----- Provided passage
MaxCompute introduces user defined join (UDJ) to the user-defined function (UDF) framework based on the MaxCompute V2.0 compute engine. UDJ allows more user-defined operations by flexibly joining tables and simplifies MapReduce-based operations in the underlying distributed system.

Background information

MaxCompute provides multiple JOIN methods, including INNER JOIN, RIGHT JOIN, OUTER JOIN, LEFT JOIN, FULL JOIN, SEMI JOIN, and ANTI-SEMI JOIN.JOIN You can use these built-in JOIN methods in most scenarios. However, these methods are insufficient if you want to perform cross join operations.

In most cases, you can use UDFs to describe your code framework. However, the current UDF, user-defined table-valued function (UDTF), and user-defined aggregate function (UDAF) frameworks can only handle one table at a time. To perform user-defined operations for multiple tables, you must use built-in JOIN methods, UDFs, UDTFs, and complex SQL statements. In such scenarios, you must use a custom MapReduce framework instead of SQL to complete the required computing tasks.

Regardless of the scenario, these operations require technological expertise and may cause the following issues:
  • In scenarios where you use built-in JOIN methods, UDFs, UDTFs, and complex SQL statements: The use of multiple JOIN methods and code in SQL statements results in a logical black box, which causes difficulties in generating an optimal execution plan.
  • In scenarios where you use a custom MapReduce framework: Execution plans are hard to optimize. Most of the MapReduce code is written in Java. During the deep optimization of native runtime code, the execution of the MapReduce code is less efficient than the execution of the MaxCompute code that is generated by the LLVM code generator.

UDJ performance

A real online MapReduce job is used as an example to verify the performance of UDJ. The job runs based on a complex algorithm. In this example, two tables are joined, UDJ is used to rewrite the MapReduce job, and the correctness of the UDJ results is checked. The following figure shows the MapReduce and UDJ performance under the same data concurrency.
----------
*Task brief*:
Copy out the part of the MaxCompute UDJ text that opens with the words containing "In most cases, you" and closes with "required computing tasks.".
----- Dataset excerpt
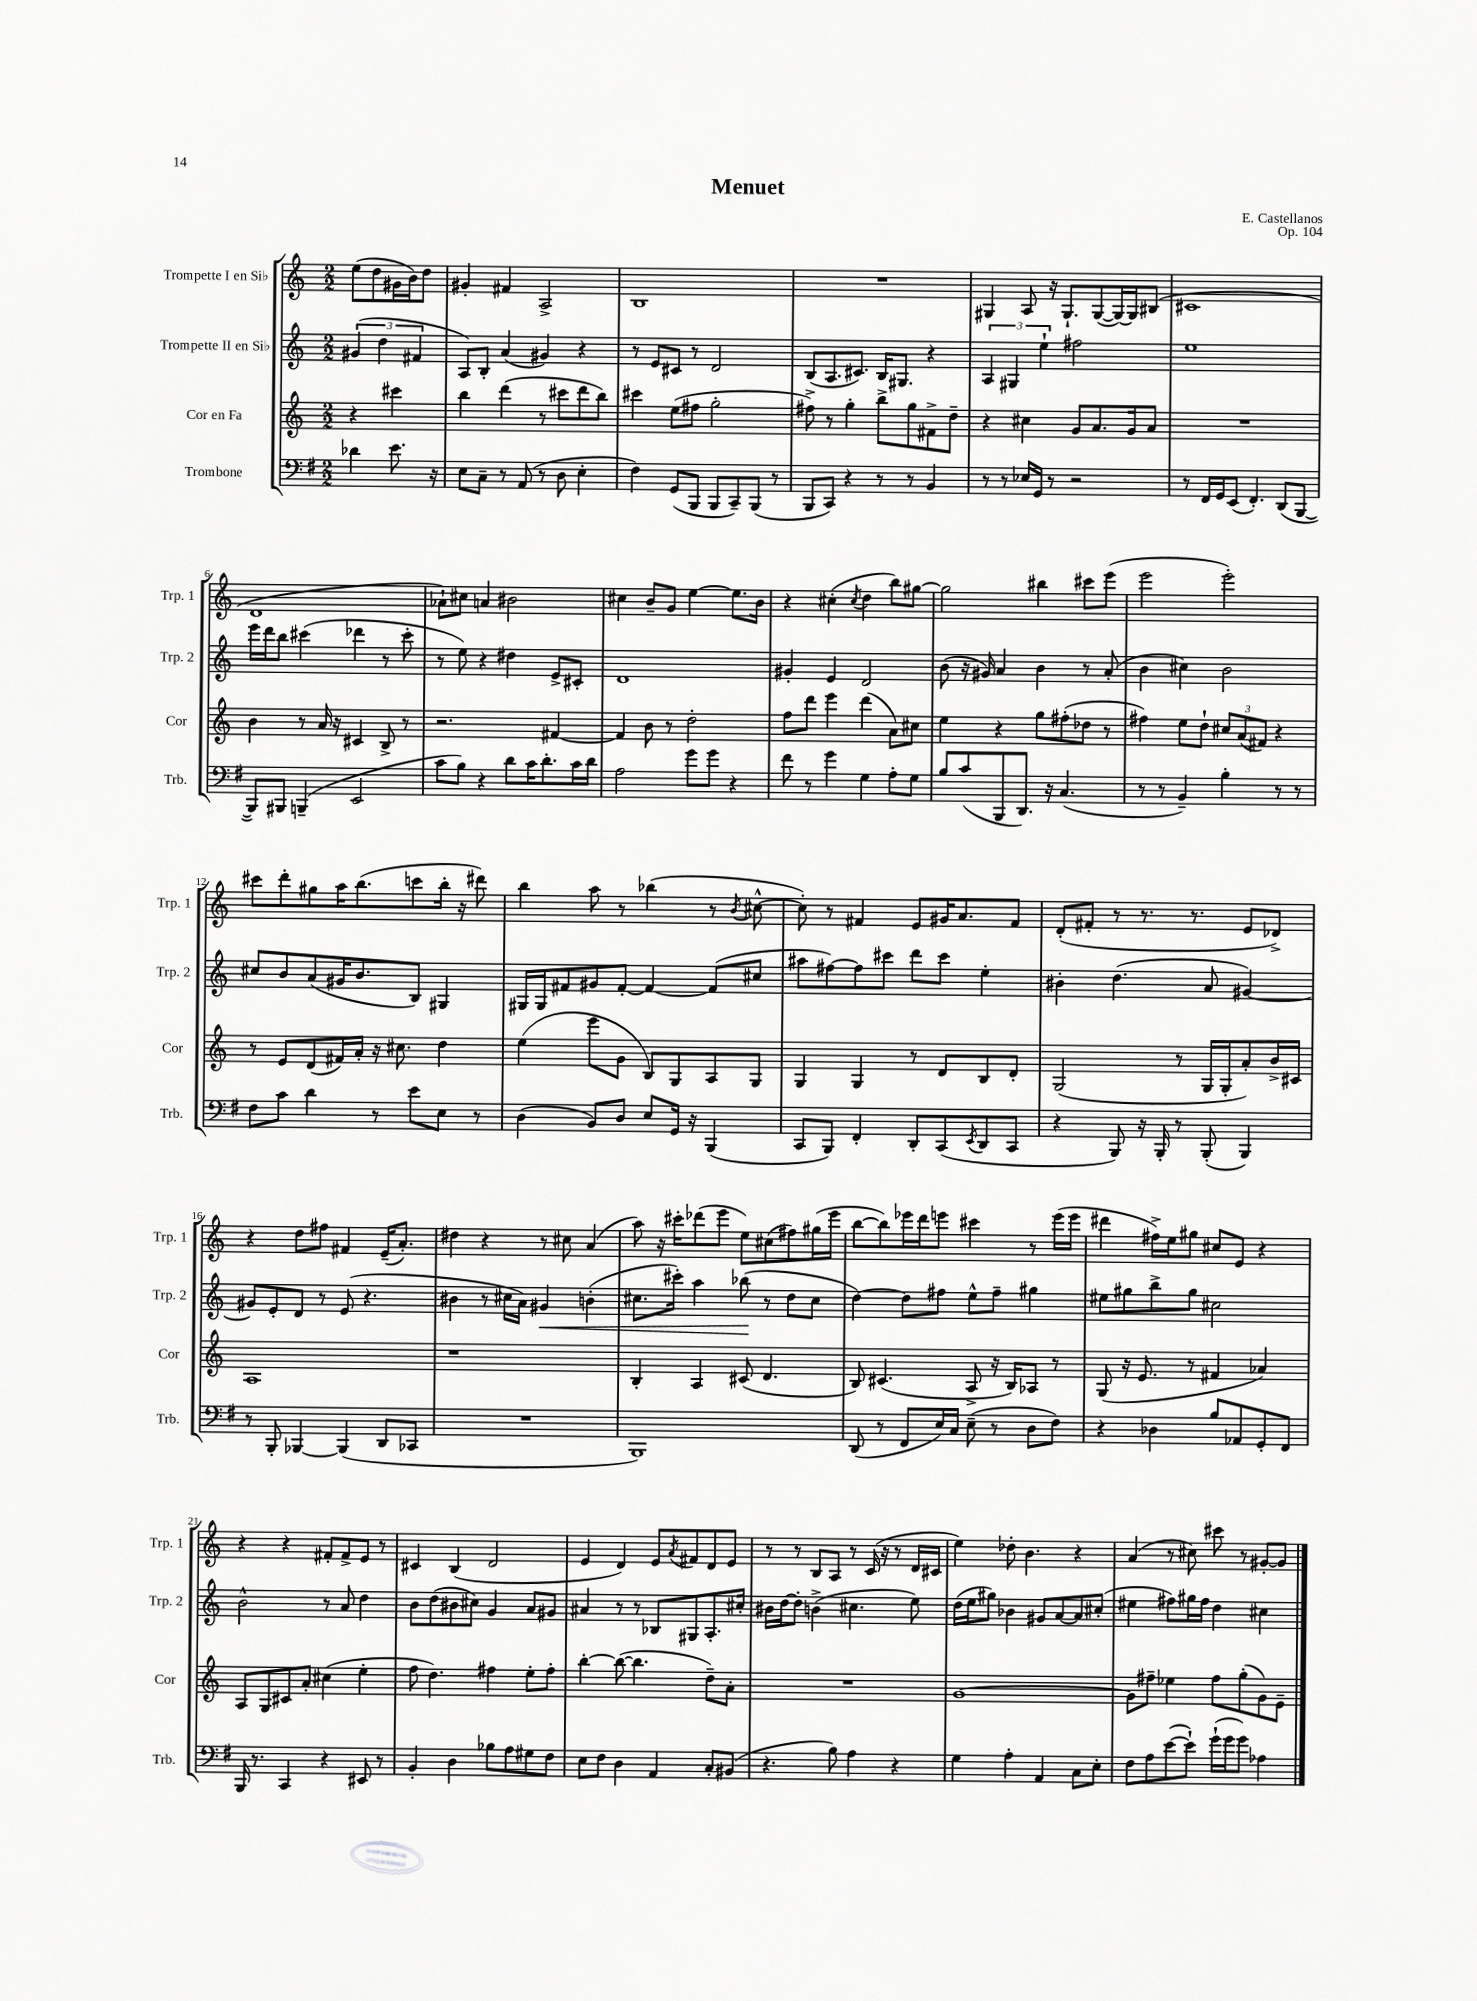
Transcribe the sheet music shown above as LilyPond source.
----------
*Response to the task*:
In most cases, you can use UDFs to describe your code framework. However, the current UDF, user-defined table-valued function (UDTF), and user-defined aggregate function (UDAF) frameworks can only handle one table at a time. To perform user-defined operations for multiple tables, you must use built-in JOIN methods, UDFs, UDTFs, and complex SQL statements. In such scenarios, you must use a custom MapReduce framework instead of SQL to complete the required computing tasks.